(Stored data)

-- Start --

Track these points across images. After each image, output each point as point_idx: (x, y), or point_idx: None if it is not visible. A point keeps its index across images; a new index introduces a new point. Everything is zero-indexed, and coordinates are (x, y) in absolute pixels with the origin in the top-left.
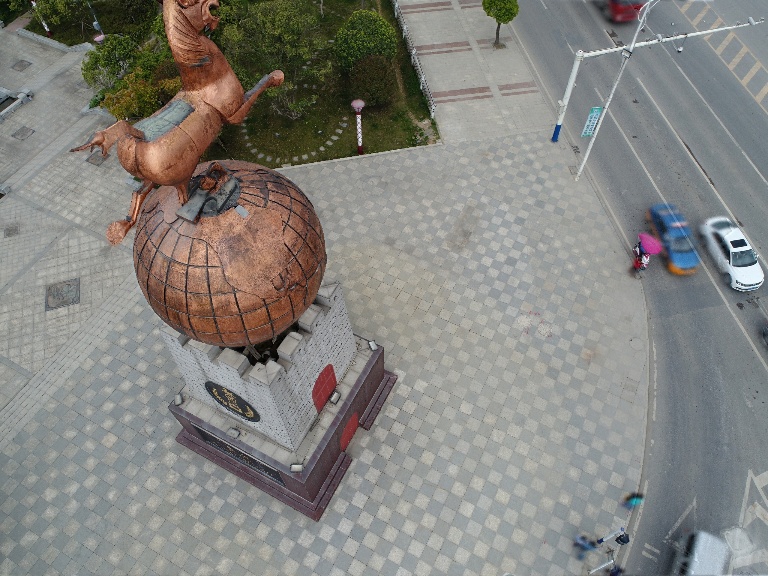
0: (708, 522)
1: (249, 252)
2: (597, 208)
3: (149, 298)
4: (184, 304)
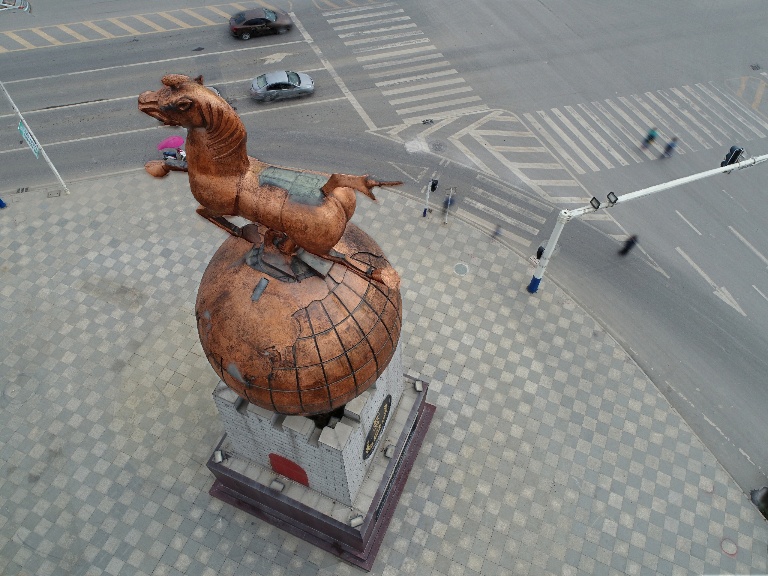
0: (403, 158)
1: (353, 232)
2: (111, 182)
3: (376, 362)
4: (394, 309)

-- End --

- [Goal of the exercise]:
Render the entries from their start through the line containing "4: (184, 304)" as a JSON list of strings, one string per line, skipping blank lines and leaving out the picture markers.

- [Reply to the task]:
[
  "Track these points across images. After each image, output each point as point_idx: (x, y), or point_idx: None if it is not visible. A point keeps its index across images; a new index introduces a new point. Everything is zero-indexed, and coordinates are (x, y) in absolute pixels with the origin in the top-left.",
  "0: (708, 522)",
  "1: (249, 252)",
  "2: (597, 208)",
  "3: (149, 298)",
  "4: (184, 304)"
]